The photo above was the last picture I took, maybe two days ago.One thing about being able to caretake a dying animal, you learn to look and accept that they are not the same animal they were...and you start to want them to let go, and you start to let go.  Mister Mosely's bile duct issue took over fast, so rapid. The weight fell off him in the last week and a half. And when I looked back at photos of him...it was heartbreaking... but also helped me accept it was time for me to let go and help him know I was ok to let go. I sent so much time with him this last month, but especially in the last week, cleaning him [something he'd stop doing], talking to him, making sure he got some water for comfort...but being so intimate with him was and is part of helping a caretaker see 'it is time now'. I'm grateful he could die at home.

His eyes said it all.

We have lost three of our house companions since last summer-Hughie the pug, Muddy, and now Mosely. I miss them all, and today as I washed all the Mosely blankets it brought back visions of Hughie sleeping in them, and how Bear used the llama blankie as a puppy.

There is a space between actual death and spirit awakedness  for me. In other words, the body is gone, and I feel that as a caretaker I need a small space of not seeing the body anymore before I can witness spirit.

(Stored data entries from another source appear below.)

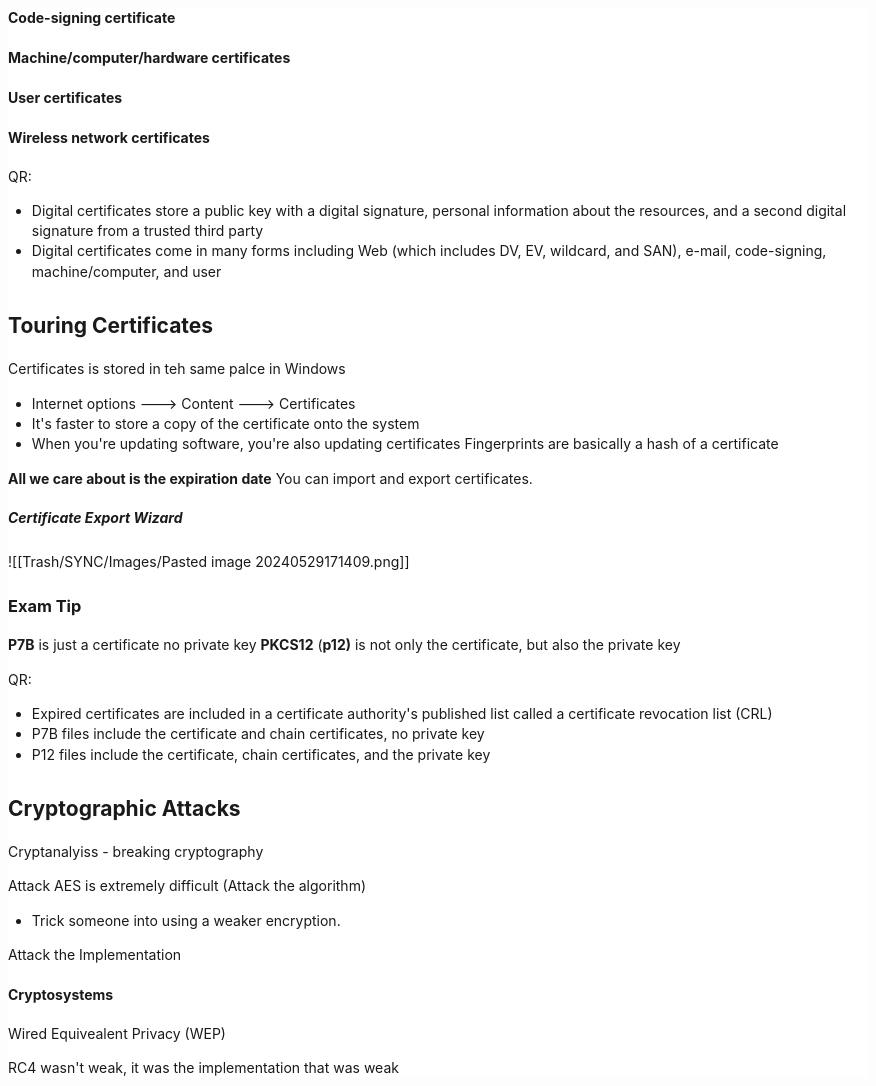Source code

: #### Code-signing certificate

#### Machine/computer/hardware certificates

#### User certificates

#### Wireless network certificates

QR:
- Digital certificates store a public key with a digital signature, personal information about the resources, and a second digital signature from a trusted third party
- Digital certificates come in many forms including Web (which includes DV, EV, wildcard, and SAN), e-mail, code-signing, machine/computer, and user

## Touring Certificates


Certificates is stored in teh same palce in Windows
- Internet options ---> Content ---> Certificates
- It's faster to store a copy of the certificate onto the system
- When you're updating software, you're also updating certificates 
Fingerprints are basically a hash of a certificate

**All we care about is the expiration date**
You can import and export certificates. 

##### Certificate Export Wizard 
![[Trash/SYNC/Images/Pasted image 20240529171409.png]]

### Exam Tip
**P7B** is just a certificate no private key
**PKCS12** (**p12)**  is not only the certificate, but also the private key


QR:
- Expired certificates are included in a certificate authority's published list called a certificate revocation list (CRL)
- P7B files include the certificate and chain certificates, no private key
- P12 files include the certificate, chain certificates, and the private key

## Cryptographic Attacks

Cryptanalyiss - breaking cryptography

Attack AES is extremely difficult (Attack the algorithm)
- Trick someone into using a weaker encryption.

Attack the Implementation

#### Cryptosystems
Wired Equivealent Privacy (WEP)

RC4 wasn't weak, it was the implementation that was weak
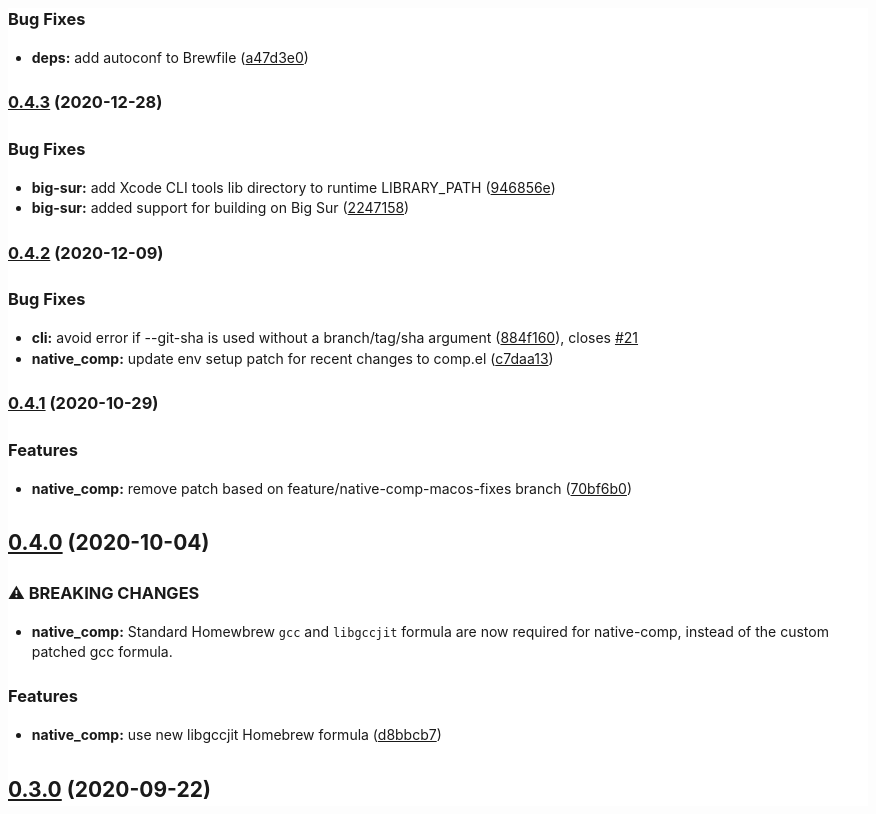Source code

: ### Bug Fixes

* **deps:** add autoconf to Brewfile ([a47d3e0](https://github.com/jimeh/build-emacs-for-macos/commit/a47d3e0c6a8ea8161a3bad0eafdac2401cf53129))

### [0.4.3](https://github.com/jimeh/build-emacs-for-macos/compare/0.4.2...0.4.3) (2020-12-28)


### Bug Fixes

* **big-sur:** add Xcode CLI tools lib directory to runtime LIBRARY_PATH ([946856e](https://github.com/jimeh/build-emacs-for-macos/commit/946856e9c242d4a6fb5f839d8cae0acfafecdfc6))
* **big-sur:** added support for building on Big Sur ([2247158](https://github.com/jimeh/build-emacs-for-macos/commit/2247158051d0f59933569b6974b2b5269f13c79e))

### [0.4.2](https://github.com/jimeh/build-emacs-for-macos/compare/0.4.1...0.4.2) (2020-12-09)


### Bug Fixes

* **cli:** avoid error if --git-sha is used without a branch/tag/sha argument ([884f160](https://github.com/jimeh/build-emacs-for-macos/commit/884f1607f6707ca187b1abfb0ce562757d872230)), closes [#21](https://github.com/jimeh/build-emacs-for-macos/issues/21)
* **native_comp:** update env setup patch for recent changes to comp.el ([c7daa13](https://github.com/jimeh/build-emacs-for-macos/commit/c7daa1350bd69df172ce6484c54189d2cee8d97e))

### [0.4.1](https://github.com/jimeh/build-emacs-for-macos/compare/0.4.0...0.4.1) (2020-10-29)


### Features

* **native_comp:** remove patch based on feature/native-comp-macos-fixes branch ([70bf6b0](https://github.com/jimeh/build-emacs-for-macos/commit/70bf6b05d584976632b2fd2947c0bf692f5b6421))

## [0.4.0](https://github.com/jimeh/build-emacs-for-macos/compare/0.3.0...0.4.0) (2020-10-04)


### ⚠ BREAKING CHANGES

* **native_comp:** Standard Homewbrew `gcc` and `libgccjit` formula are now required for native-comp, instead of the custom patched gcc formula.

### Features

* **native_comp:** use new libgccjit Homebrew formula ([d8bbcb7](https://github.com/jimeh/build-emacs-for-macos/commit/d8bbcb72b33f6bde8678c9d37548217ffdf3d641))

## [0.3.0](https://github.com/jimeh/build-emacs-for-macos/compare/0.2.0...0.3.0) (2020-09-22)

But yesterday, as I walked back from the barn, I saw this one lone leaf, it had just come off a tree and was falling so gracefully, and so slowly. It felt like it was Mister Mosely and I will accept it as such.

I buried him by The Lovey Hut which I spent all day in yesterday painting the walls. It is where I will have art and books, and animals for healing visits and art sales. Mister Mosely will grow sunflowers too. It dawned on me that Hughie, Huck/Muddy and now Mister Mosely form a triangle with their burial plots. I don't know what that signifies, but I felt it meant something to me to have noticed it.